Écrit par Yaroslav Baran
La dynamique parlementaire est très différente dans un contexte minoritaire, par rapport à un environnement majoritaire dans lequel le gouvernement sait qu’il peut finalement imposer sa volonté par la force du nombre. La principale manifestation se trouve dans les comités, où les libéraux n’auront pas le nombre pour contrôler la direction des débats. Cela plusieurs dimensions pratiques :
- Les progrès législatifs peuvent être encore plus lents qu’ils ne l’étaient lors de la dernière législature, la majorité des membres des comités ne coopérant pas avec le programme du gouvernement et ne cherchant pas à l’accélérer;
- La majorité de l’opposition au sein des comités sera habilitée à proposer d’autres pistes de travail contraires au programme du gouvernement ou à éroder l’image de marque du gouvernement;
- Les comités sont généralement le lieu des enquêtes parlementaires, compte tenu de leur liberté d’ouvrir toutes les études de leur choix dans le cadre de leurs politiques et de leur pouvoir juridique théoriquement illimité d’assigner des personnes et des documents.

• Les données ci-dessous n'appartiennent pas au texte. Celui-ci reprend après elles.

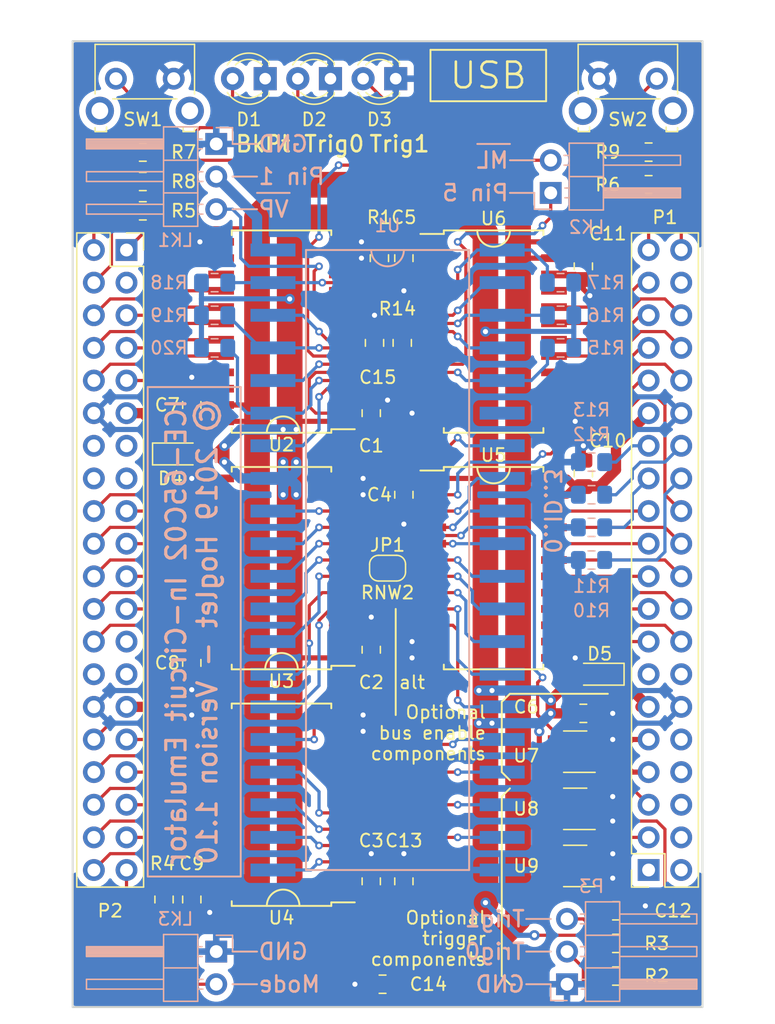
<source format=kicad_pcb>
(kicad_pcb (version 20221018) (generator pcbnew)

  (general
    (thickness 1.6)
  )

  (paper "A4")
  (layers
    (0 "F.Cu" signal)
    (31 "B.Cu" signal)
    (32 "B.Adhes" user "B.Adhesive")
    (33 "F.Adhes" user "F.Adhesive")
    (34 "B.Paste" user)
    (35 "F.Paste" user)
    (36 "B.SilkS" user "B.Silkscreen")
    (37 "F.SilkS" user "F.Silkscreen")
    (38 "B.Mask" user)
    (39 "F.Mask" user)
    (40 "Dwgs.User" user "User.Drawings")
    (41 "Cmts.User" user "User.Comments")
    (42 "Eco1.User" user "User.Eco1")
    (43 "Eco2.User" user "User.Eco2")
    (44 "Edge.Cuts" user)
    (45 "Margin" user)
    (46 "B.CrtYd" user "B.Courtyard")
    (47 "F.CrtYd" user "F.Courtyard")
    (48 "B.Fab" user)
    (49 "F.Fab" user)
  )

  (setup
    (pad_to_mask_clearance 0.2)
    (solder_mask_min_width 0.25)
    (aux_axis_origin 167.64 127)
    (pcbplotparams
      (layerselection 0x00010f0_ffffffff)
      (plot_on_all_layers_selection 0x0000000_00000000)
      (disableapertmacros false)
      (usegerberextensions true)
      (usegerberattributes false)
      (usegerberadvancedattributes false)
      (creategerberjobfile false)
      (dashed_line_dash_ratio 12.000000)
      (dashed_line_gap_ratio 3.000000)
      (svgprecision 4)
      (plotframeref false)
      (viasonmask false)
      (mode 1)
      (useauxorigin true)
      (hpglpennumber 1)
      (hpglpenspeed 20)
      (hpglpendiameter 15.000000)
      (dxfpolygonmode true)
      (dxfimperialunits true)
      (dxfusepcbnewfont true)
      (psnegative false)
      (psa4output false)
      (plotreference true)
      (plotvalue false)
      (plotinvisibletext false)
      (sketchpadsonfab false)
      (subtractmaskfromsilk false)
      (outputformat 1)
      (mirror false)
      (drillshape 0)
      (scaleselection 1)
      (outputdirectory "manufacturing")
    )
  )

  (net 0 "")
  (net 1 "/GND")
  (net 2 "/D7")
  (net 3 "/D6")
  (net 4 "/D5")
  (net 5 "/D4")
  (net 6 "/D3")
  (net 7 "/D2")
  (net 8 "/D1")
  (net 9 "/D0")
  (net 10 "/5V")
  (net 11 "/3V3")
  (net 12 "/A0")
  (net 13 "/A1")
  (net 14 "/A2")
  (net 15 "/A3")
  (net 16 "/A4")
  (net 17 "/A5")
  (net 18 "/A6")
  (net 19 "/A7")
  (net 20 "/A8")
  (net 21 "/A9")
  (net 22 "/A10")
  (net 23 "/A11")
  (net 24 "/A12")
  (net 25 "/A13")
  (net 26 "/A14")
  (net 27 "/A15")
  (net 28 "/nVP")
  (net 29 "/nML")
  (net 30 "Net-(R1-Pad2)")
  (net 31 "/RDY")
  (net 32 "/PHI1OUT")
  (net 33 "/nIRQ")
  (net 34 "/nNMI")
  (net 35 "/SYNC")
  (net 36 "/RnW")
  (net 37 "/BE")
  (net 38 "/PHI2")
  (net 39 "/nSO")
  (net 40 "/PHI2OUT")
  (net 41 "/nRST")
  (net 42 "/LV_nVP")
  (net 43 "/LV_PHI2OUT")
  (net 44 "/LV_PHI1OUT")
  (net 45 "/LV_nML")
  (net 46 "/LV_RnW")
  (net 47 "/LV_SYNC")
  (net 48 "/LV_A0")
  (net 49 "/LV_A1")
  (net 50 "/LV_A2")
  (net 51 "/LV_A3")
  (net 52 "/LV_A4")
  (net 53 "/LV_A5")
  (net 54 "/LV_A6")
  (net 55 "/LV_A7")
  (net 56 "/LV_A8")
  (net 57 "/LV_A9")
  (net 58 "/LV_A10")
  (net 59 "/LV_A11")
  (net 60 "/LV_A15")
  (net 61 "/LV_A14")
  (net 62 "/LV_A13")
  (net 63 "/LV_D7")
  (net 64 "/LV_D6")
  (net 65 "/LV_D5")
  (net 66 "/LV_D4")
  (net 67 "/LV_D3")
  (net 68 "/LV_D2")
  (net 69 "/LV_D1")
  (net 70 "/LV_D0")
  (net 71 "/LV_BE")
  (net 72 "/LV_PHI2")
  (net 73 "/LV_nIRQ")
  (net 74 "/LV_nSO")
  (net 75 "/LV_RDY")
  (net 76 "/LV_nRST")
  (net 77 "/LV_nNMI")
  (net 78 "/LV_OED")
  (net 79 "/LV_OEAL")
  (net 80 "/LV_OEAH")
  (net 81 "/LV_A12")
  (net 82 "Net-(P1-Pad38)")
  (net 83 "Net-(P1-Pad14)")
  (net 84 "Net-(P1-Pad13)")
  (net 85 "Net-(P1-Pad10)")
  (net 86 "Net-(P1-Pad8)")
  (net 87 "Net-(P1-Pad6)")
  (net 88 "Net-(P1-Pad4)")
  (net 89 "Net-(P1-Pad2)")
  (net 90 "Net-(P1-Pad1)")
  (net 91 "Net-(P2-Pad28)")
  (net 92 "Net-(P2-Pad27)")
  (net 93 "Net-(P2-Pad25)")
  (net 94 "Net-(P2-Pad16)")
  (net 95 "Net-(P2-Pad15)")
  (net 96 "Net-(P2-Pad14)")
  (net 97 "Net-(P2-Pad13)")
  (net 98 "Net-(P2-Pad3)")
  (net 99 "Net-(U1-Pad35)")
  (net 100 "Net-(U2-Pad15)")
  (net 101 "Net-(U2-Pad14)")
  (net 102 "Net-(U2-Pad10)")
  (net 103 "Net-(U2-Pad9)")
  (net 104 "Net-(U6-Pad21)")
  (net 105 "Net-(U6-Pad3)")
  (net 106 "Net-(D1-Pad2)")
  (net 107 "Net-(D2-Pad2)")
  (net 108 "Net-(D3-Pad2)")
  (net 109 "/VIN2")
  (net 110 "/VIN1")
  (net 111 "/SW2")
  (net 112 "/LED3")
  (net 113 "/LV_TRIG1")
  (net 114 "/LV_TRIG0")
  (net 115 "/JUMPER")
  (net 116 "/LV_OERW")
  (net 117 "/LED2")
  (net 118 "/SW1")
  (net 119 "/LED1")
  (net 120 "/TRIG1")
  (net 121 "/TRIG0")
  (net 122 "/LV_RnW2")
  (net 123 "/RnW2")
  (net 124 "/LV_DIRD")
  (net 125 "Net-(LK1-Pad2)")
  (net 126 "Net-(LK2-Pad1)")
  (net 127 "/ID3")
  (net 128 "/ID2")
  (net 129 "/ID1")
  (net 130 "/ID0")
  (net 131 "/FILTERED_PHI2")

  (footprint "Capacitor_SMD:C_0805_2012Metric_Pad1.15x1.40mm_HandSolder" (layer "F.Cu") (at 191.77 78.74 90))

  (footprint "Capacitor_SMD:C_0805_2012Metric_Pad1.15x1.40mm_HandSolder" (layer "F.Cu") (at 191.77 97.155 90))

  (footprint "Capacitor_SMD:C_0805_2012Metric_Pad1.15x1.40mm_HandSolder" (layer "F.Cu") (at 191.77 115.18 90))

  (footprint "Capacitor_SMD:C_0805_2012Metric_Pad1.15x1.40mm_HandSolder" (layer "F.Cu") (at 194.31 85.09 -90))

  (footprint "Capacitor_SMD:C_0805_2012Metric_Pad1.15x1.40mm_HandSolder" (layer "F.Cu") (at 194.31 66.675 -90))

  (footprint "Capacitor_SMD:C_0805_2012Metric_Pad1.15x1.40mm_HandSolder" (layer "F.Cu") (at 177.8 78.105 90))

  (footprint "Capacitor_SMD:C_0805_2012Metric_Pad1.15x1.40mm_HandSolder" (layer "F.Cu") (at 177.8 116.595 -90))

  (footprint "Resistor_SMD:R_0805_2012Metric_Pad1.15x1.40mm_HandSolder" (layer "F.Cu") (at 192.405 66.675 -90))

  (footprint "footprints:SOIC-24W_7.5x15.4mm_Pitch1.27mm" (layer "F.Cu") (at 184.785 72.39 180))

  (footprint "footprints:SOIC-24W_7.5x15.4mm_Pitch1.27mm" (layer "F.Cu") (at 184.785 90.805 180))

  (footprint "footprints:SOIC-24W_7.5x15.4mm_Pitch1.27mm" (layer "F.Cu") (at 201.295 90.805))

  (footprint "Connector_PinSocket_2.54mm:PinSocket_2x20_P2.54mm_Vertical" (layer "F.Cu") (at 213.36 114.3 180))

  (footprint "Diode_SMD:D_SOD-323_HandSoldering" (layer "F.Cu") (at 209.55 99.06 180))

  (footprint "footprints:SW_Tactile_SKHH_Angled" (layer "F.Cu") (at 171.8945 52.705))

  (footprint "Package_TO_SOT_SMD:SOT-23-5_HandSoldering" (layer "F.Cu") (at 207.645 105.09 180))

  (footprint "Package_TO_SOT_SMD:SOT-23-5_HandSoldering" (layer "F.Cu") (at 207.645 109.54 180))

  (footprint "Package_TO_SOT_SMD:SOT-23-5_HandSoldering" (layer "F.Cu") (at 207.645 113.985 180))

  (footprint "Resistor_SMD:R_0805_2012Metric_Pad1.15x1.40mm_HandSolder" (layer "F.Cu") (at 210.82 120.015))

  (footprint "Resistor_SMD:R_0805_2012Metric_Pad1.15x1.40mm_HandSolder" (layer "F.Cu") (at 210.82 122.555))

  (footprint "Resistor_SMD:R_0805_2012Metric_Pad1.15x1.40mm_HandSolder" (layer "F.Cu") (at 213.36 60.96))

  (footprint "footprints:SOIC-24W_7.5x15.4mm_Pitch1.27mm" (layer "F.Cu") (at 201.295 72.39))

  (footprint "Resistor_SMD:R_0805_2012Metric_Pad1.15x1.40mm_HandSolder" (layer "F.Cu") (at 173.99 60.706))

  (footprint "Resistor_SMD:R_0805_2012Metric_Pad1.15x1.40mm_HandSolder" (layer "F.Cu") (at 173.99 58.42))

  (footprint "Resistor_SMD:R_0805_2012Metric_Pad1.15x1.40mm_HandSolder" (layer "F.Cu") (at 173.99 62.992 180))

  (footprint "footprints:SW_Tactile_SKHH_Angled" (layer "F.Cu") (at 209.495 52.705))

  (footprint "LED_THT:LED_D3.0mm" (layer "F.Cu") (at 183.515 52.705 180))

  (footprint "Resistor_SMD:R_0805_2012Metric_Pad1.15x1.40mm_HandSolder" (layer "F.Cu") (at 213.36 58.42 180))

  (footprint "Connector_PinSocket_2.54mm:PinSocket_2x20_P2.54mm_Vertical" (layer "F.Cu") (at 172.72 66.04))

  (footprint "Diode_SMD:D_SOD-323_HandSoldering" (layer "F.Cu") (at 176.648 81.915))

  (footprint "LED_THT:LED_D3.0mm" (layer "F.Cu") (at 193.675 52.705 180))

  (footprint "LED_THT:LED_D3.0mm" (layer "F.Cu") (at 188.595 52.705 180))

  (footprint "Capacitor_SMD:C_0805_2012Metric_Pad1.15x1.40mm_HandSolder" (layer "F.Cu") (at 192.65 123.19 180))

  (footprint "Capacitor_SMD:C_0805_2012Metric_Pad1.15x1.40mm_HandSolder" (layer "F.Cu") (at 210.82 117.475))

  (footprint "Resistor_SMD:R_0805_2012Metric_Pad1.15x1.40mm_HandSolder" (layer "F.Cu") (at 175.641 116.595 -90))

  (footprint "footprints:SOIC-24W_7.5x15.4mm_Pitch1.27mm" (layer "F.Cu") (at 184.785 109.22 180))

  (footprint "Jumper:SolderJumper-2_P1.3mm_Open_RoundedPad1.0x1.5mm" (layer "F.Cu") (at 193.04 90.805))

  (footprint "Capacitor_SMD:C_0805_2012Metric_Pad1.15x1.40mm_HandSolder" (layer "F.Cu") (at 208.28 102.108))

  (footprint "Capacitor_SMD:C_0805_2012Metric_Pad1.15x1.40mm_HandSolder" (layer "F.Cu") (at 208.28 67.31 -90))

  (footprint "Capacitor_SMD:C_0805_2012Metric_Pad1.15x1.40mm_HandSolder" (layer "F.Cu") (at 194.31 115.18 90))

  (footprint "Capacitor_SMD:C_0805_2012Metric_Pad1.15x1.40mm_HandSolder" (layer "F.Cu") (at 208.28 83.43 90))

  (footprint "Resistor_SMD:R_0805_2012Metric_Pad1.15x1.40mm_HandSolder" (layer "F.Cu") (at 194.183 73.27 90))

  (footprint "Capacitor_SMD:C_0805_2012Metric_Pad1.15x1.40mm_HandSolder" (layer "F.Cu") (at 192.024 73.27 90))

  (footprint "Capacitor_SMD:C_0805_2012Metric_Pad1.15x1.40mm_HandSolder" (layer "F.Cu") (at 177.8 98.18 -90))

  (footprint "Resistor_SMD:R_0805_2012Metric_Pad1.15x1.40mm_HandSolder" (layer "B.Cu") (at 206.511 73.66 180))

  (footprint "Connector_PinHeader_2.54mm:PinHeader_1x02_P2.54mm_Horizontal" (layer "B.Cu")
    (tstamp 00000000-0000-0000-0000-00005d795716)
    (at 179.705 120.65 180)
    (descr "Through hole angled pin header, 1x02, 2.54mm pitch, 6mm pin length, single row")
    (tags "Through hole angled pin header THT 1x02 2.54mm single row")
    (path "/00000000-0000-0000-0000-00005d79b15b")
    (attr through_hole)
    (fp_text reference "LK3" (at 3.175 2.54) (layer "B.SilkS")
        (effects (font (size 1 1) (thickness 0.15)) (justify mirror))
      (tstamp 04397ea3-d34a-4273-87d1-fac64c4bfe53)
    )
    (fp_text value "Conn_01x02" (at 4.385 -4.81) (layer "B.Fab")
        (effects (font (size 1 1) (thickness 0.15)) (justify mirror))
      (tstamp 72cbc7a1-9f65-485f-8d56-83916e459615)
    )
    (fp_text user "${REFERENCE}" (at 2.77 -1.27 270) (layer "B.Fab")
        (effects (font (size 1 1) (thickness 0.15)) (justify mirror))
      (tstamp 81d8e397-cc32-40bf-89a6-6a98aa3280d8)
    )
    (fp_line (start -1.27 0) (end -1.27 1.27)
      (stroke (width 0.12) (type solid)) (layer "B.SilkS") (tstamp c89544a3-7254-42b6-814e-21ecd3b9a916))
    (fp_line (start -1.27 1.27) (end 0 1.27)
      (stroke (width 0.12) (type solid)) (layer "B.SilkS") (tstamp 0e5a1358-e111-4398-8701-bb9ff7355bd5))
    (fp_line (start 1.042929 -2.92) (end 1.44 -2.92)
      (stroke (width 0.12) (type solid)) (layer "B.SilkS") (tstamp fdc89cab-e169-4cbd-a56e-abab0d05b3a8))
    (fp_line (start 1.042929 -2.16) (end 1.44 -2.16)
      (stroke (width 0.12) (type solid)) (layer "B.SilkS") (tstamp bae4b702-1c0c-4035-beea-9167e5e3dd44))
    (fp_line (start 1.11 -0.38) (end 1.44 -0.38)
      (stroke (width 0.12) (type solid)) (layer "B.SilkS") (tstamp af073ccc-eefc-49db-befe-bc21c19a6d2b))
    (fp_line (start 1.11 0.38) (end 1.44 0.38)
      (stroke (width 0.12) (type solid)) (layer "B.SilkS") (tstamp e883c14f-c0f3-4cd8-b159-7e145da1873e))
    (fp_line (start 1.44 -3.87) (end 4.1 -3.87)
      (stroke (width 0.12) (type solid)) (layer "B.SilkS") (tstamp b06a192b-b023-4c61-bddd-43eae18afe9a))
    (fp_line (start 1.44 -1.27) (end 4.1 -1.27)
      (stroke (width 0.12) (type solid)) (layer "B.SilkS") (tstamp 3e818d8b-b625-4d93-a08d-5a7764defcee))
    (fp_line (start 1.44 1.33) (end 1.44 -3.87)
      (stroke (width 0.12) (type solid)) (layer "B.SilkS") (tstamp 076617ab-e5c1-4c97-932b-1837bbf25260))
    (fp_line (start 4.1 -3.87) (end 4.1 1.33)
      (stroke (width 0.12) (type solid)) (layer "B.SilkS") (tstamp 8a130b4d-f433-4771-a915-8951da0b72a3))
    (fp_line (start 4.1 -2.16) (end 10.1 -2.16)
      (stroke (width 0.12) (type solid)) (layer "B.SilkS") (tstamp 17940030-85be-41ad-a3ce-1773a1492fcb))
    (fp_line (start 4.1 -0.28) (end 10.1 -0.28)
      (stroke (width 0.12) (type solid)) (layer "B.SilkS") (tstamp 45b042d7-6ced-43d3-ac55-3eb25a59e8c7))
    (fp_line (start 4.1 -0.16) (end 10.1 -0.16)
      (stroke (width 0.12) (type solid)) (layer "B.SilkS") (tstamp 93b7d89e-44d2-446e-86fa-a92da186aaf0))
    (fp_line (start 4.1 -0.04) (end 10.1 -0.04)
      (stroke (width 0.12) (type solid)) (layer "B.SilkS") (tstamp 3a6c6880-615a-4729-8886-d8a183e30a4c))
    (fp_line (start 4.1 0.08) (end 10.1 0.08)
      (stroke (width 0.12) (type solid)) (layer "B.SilkS") (tstamp 2bf91e89-0a52-44c6-b727-84a10c9498a6))
    (fp_line (start 4.1 0.2) (end 10.1 0.2)
      (stroke (width 0.12) (type solid)) (layer "B.SilkS") (tstamp d183e036-a4f7-46b9-93bc-2090fdc18342))
    (fp_line (start 4.1 0.32) (end 10.1 0.32)
      (stroke (width 0.12) (type solid)) (layer "B.SilkS") (tstamp 174900d5-e81b-40d4-b3fa-4736ef3a3239))
    (fp_line (start 4.1 0.38) (end 10.1 0.38)
      (stroke (width 0.12) (type solid)) (layer "B.SilkS") (tstamp 0608a0fd-51df-42d1-a4b2-70fa22b49d80))
    (fp_line (start 4.1 1.33) (end 1.44 1.33)
      (stroke (width 0.12) (type solid)) (layer "B.SilkS") (tstamp f896ccb8-78d0-4fe4-9dec-4835b55d4501))
    (fp_line (start 10.1 -2.92) (end 4.1 -2.92)
      (stroke (width 0.12) (type solid)) (layer "B.SilkS") (tstamp 61965621-1a21-4826-9372-cc8b807d68fd))
    (fp_line (start 10.1 -2.16) (end 10.1 -2.92)
      (stroke (width 0.12) (type solid)) (layer "B.SilkS") (tstamp 35bb6af9-26da-41f8-b330-aea27fc062f1))
    (fp_line (start 10.1 -0.38) (end 4.1 -0.38)
      (stroke (width 0.12) (type solid)) (layer "B.SilkS") (tstamp f24c9e18-1987-45d3-b15a-bf5823cf8781))
    (fp_line (start 10.1 0.38) (end 10.1 -0.38)
      (stroke (width 0.12) (type solid)) (layer "B.SilkS") (tstamp 3c4b13d6-0bc5-48c9-9e01-df18ede1bbd4))
    (fp_line (start -1.8 -4.35) (end 10.55 -4.35)
      (stroke (width 0.05) (type solid)) (layer "B.CrtYd") (tstamp ab60ba6a-0ea1-4862-976c-75ce4f6fa038))
    (fp_line (start -1.8 1.8) (end -1.8 -4.35)
      (stroke (width 0.05) (type solid)) (layer "B.CrtYd") (tstamp 2e8103d4-db98-42b1-b623-04af36e636ed))
    (fp_line (start 10.55 -4.35) (end 10.55 1.8)
      (stroke (width 0.05) (type solid)) (layer "B.CrtYd") (tstamp 03fe6d45-27b1-4d3f-910a-79d988a4b95c))
    (fp_line (start 10.55 1.8) (end -1.8 1.8)
      (stroke (width 0.05) (type solid)) (layer "B.CrtYd") (tstamp 501d9435-9af0-4b13-a9ef-44d073709db7))
    (fp_line (start -0.32 -2.86) (end 1.5 -2.86)
      (stroke (width 0.1) (type solid)) (layer "B.Fab") (tstamp 448b4000-e538-420a-af9c-92bfe4cb7d8f))
    (fp_line (start -0.32 -2.22) (end -0.32 -2.86)
      (stroke (width 0.1) (type solid)) (layer "B.Fab") (tstamp 9f5360e1-5d43-43b8-88e8-5947631019b4))
    (fp_line (start -0.32 -2.22) (end 1.5 -2.22)
      (stroke (width 0.1) (type solid)) (layer "B.Fab") (tstamp 9adcf9b3-0d2c-4e90-89e2-daeff5772246))
    (fp_line (start -0.32 -0.32) (end 1.5 -0.32)
      (stroke (width 0.1) (type solid)) (layer "B.Fab") (tstamp 3476f0c0-b940-4700-8947-bea05c3d8270))
    (fp_line (start -0.32 0.32) (end -0.32 -0.32)
      (stroke (width 0.1) (type solid)) (layer "B.Fab") (tstamp e9c0ab8c-def7-4ae1-bbd8-339937115e4d))
    (fp_line (start -0.32 0.32) (end 1.5 0.32)
      (stroke (width 0.1) (type solid)) (layer "B.Fab") (tstamp 1810a5f2-a73f-4eb9-8f9c-647f1cd6e512))
    (fp_line (start 1.5 -3.81) (end 1.5 0.635)
      (stroke (width 0.1) (type solid)) (layer "B.Fab") (tstamp 52e47aca-17bd-4aa0-b4b7-f45c321adbc0))
    (fp_line (start 1.5 0.635) (end 2.135 1.27)
      (stroke (width 0.1) (type
... [441801 chars truncated]
</source>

Pour illustrer ce propos, rappelez-vous la brève étude du Comité d’éthique sur la question de SNC Lavalin au printemps dernier et imaginez la direction qu’elle aurait pu prendre si les libéraux n’avaient pas obtenu une majorité déterminante des voix au sein du comité.
La bonne nouvelle pour le gouvernement est que les comités ne siégeront pas avant le Nouvel An, ce qui laissera au leader du gouvernement et au Cabinet du premier ministre le temps d’évaluer cette dynamique et de planifier des approches pour s’y orienter. En fait, alors que le premier ministre entame une discussion avec le NPD pour déterminer s’il convient d’établir une relation de travail similaire à celle de la Colombie-Britannique plutôt que de gouverner vote par vote, l’apaisement des comités semble être l’une des principales motivations pour lesquelles M. Trudeau voudrait conclure une entente.
D’autres aspects du travail parlementaire – trouver les voix nécessaires pour adopter une loi et survivre aux votes de confiance – ne devraient pas être particulièrement difficiles compte tenu de la configuration actuelle des partis et du chevauchement considérable de leurs programmes politiques. L’élimination du risque d’enquêtes potentielles des comités constituerait cependant un véritable prix qui faciliterait la vie du gouvernement – et donnerait presque l’impression d’une majorité.
Comment les comités sont-ils formés? Ils doivent être reconstitués après chaque élection et, à l’exception de plusieurs comités opérationnels codifiés dans le livre des règles de la Chambre des communes, chaque législature a la capacité de créer les comités de son choix. Dans l’ensemble, ils ont cependant tendance à suivre l’attribution générale des rôles du Cabinet et de l’organisation des ministères. Les comités sont négociés par les whips des partis, qui chercheront à reproduire la position proportionnelle des partis au sein des comités. Sans vouloir présager les négociations, nous devrions probablement nous attendre à quelque chose dans l’ordre de comités de 15 personnes; à cette taille, le plus petit parti officiel (le NPD) aurait droit à un siège, représentant 7 % des sièges à la Chambre des communes.
Une partie de la philosophie qui influence le comportement du Sénat peut également commencer à être remise en question. Le Groupe sénatorial indépendant s’est inspiré du prétendu principe de Salisbury – l’opinion selon laquelle, en tant que Chambre non élue, la Chambre haute devrait en dernier recours s’en remettre à la Chambre des communes, de laquelle relève le gouvernement. Avec un gouvernement reposant sur 33 % du vote populaire, le principe selon lequel « le gouvernement devrait obtenir ce qu’il veut, car il a été élu » devient un argument plus faible. Nous pourrions nous attendre à des contestations sur l’hégémonie actuelle du principe de Salisbury en tant que doctrine directrice, potentiellement manifeste dans une culture du Sénat qui soit encore plus indépendante.
Sur la question générale de savoir quand le Parlement sera convoqué – il s’agit ultimement d’une question politique. Compte tenu de la forte position minoritaire des libéraux – et du fait qu’il s’agit d’un prolongement du gouvernement en place – il n’y aura pas d’impératif immédiat d’établir la confiance. La confiance sera largement assumée. Le résultat est l’un des rares scénarios possibles dans lequel un gouvernement pourrait attendre jusqu’au Nouvel An pour convoquer la législature, prenant ainsi le temps supplémentaire nécessaire pour se reconfigurer face à la nouvelle réalité. La décision finale quant à l’ouverture de la Chambre des communes sera régie par des considérations de relations publiques et non par des impératifs de procédure.